Rather than spend hours and a significant amount of money in selecting every individual plugin from amidst the thousands on offer, it is a good idea to invest in plugin bundles.
A plugin bundle by a specific manufacturer features a collection of their plugins covering a wide range of functions, meant to be a one-stop solution to cover all essential production aspects.
Plugin bundles usually cost less than buying each of the plugins individually.
They also provide design and functional consistency across the products and save a lot of time otherwise spent in the searching process. This way you can focus on the music more instead of collecting tools.
Some popular plugin bundles include Izotope Music Production Suite 3, Native Instruments Komplete 12 Ultimate, and Soundtoys 5.
Find out more about these in our article on the best plugin bundles.
Don’t Overdo it With Plugins (Especially at the start)
A pitfall that many music producers and musicians run into early on when they start out, is that they start hoarding plugins and getting more plugins then they could possibly ever need.
Plugins should not be used to cover up for a lack of knowledge of sound production and music production.
Many digital audio workstations already include great quality internal plugins that are efficient and have a wide variety of sound.

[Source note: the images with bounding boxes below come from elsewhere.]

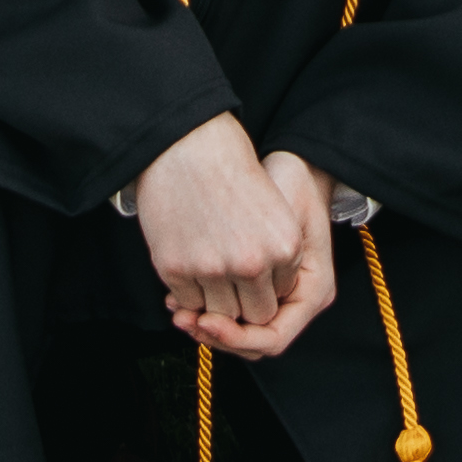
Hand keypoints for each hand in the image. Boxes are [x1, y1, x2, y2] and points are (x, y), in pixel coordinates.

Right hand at [131, 114, 341, 360]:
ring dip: (212, 300)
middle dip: (240, 303)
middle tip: (225, 277)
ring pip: (218, 314)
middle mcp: (252, 263)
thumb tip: (259, 305)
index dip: (261, 286)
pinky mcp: (176, 268)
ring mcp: (212, 268)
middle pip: (253, 315)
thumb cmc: (229, 173)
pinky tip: (187, 261)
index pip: (279, 297)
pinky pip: (187, 302)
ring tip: (205, 265)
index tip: (246, 265)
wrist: (188, 145)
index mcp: (285, 247)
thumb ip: (274, 258)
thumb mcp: (273, 212)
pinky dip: (186, 291)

For example, Ableton Live’s operator, analog, and wavetable plugins are 3 great quality. Don’t be fooled by their simple interfaces!
You can get even better results from these synthesizers than you could from some other external VST plugins and they will often perform a lot better on your computer.
So I would suggest that you try to master the internal stock plugins of your DAW, and when you start to really understand and know all about them, then you can start to plug in extra VSTs separately, which will enhance your workflow and improve the sound possibilities.
As much as we absolutely love the sound possibilities that VST plugins give, just getting a bunch of plugins off the bat, while not understanding them, can actually hinder your growth in the future as a music producer.
VST plugins enable us to leverage the technology of digital signal processing to achieve very detailed and powerful audio processing, which in the analog age would have been very expensive and physically limiting.
Although certain hardware units are still used for their characteristic sonic signature, most major studios and producers around the world have shifted to a hybrid model, consisting of both software and hardware processing.
For home studios, independent musicians, and producers, plugins have made it possible to achieve very polished results using only a personal computer at affordable costs. We hope this article helps you understand the basics of VST plugins and our recommendations free plugins can help you get started.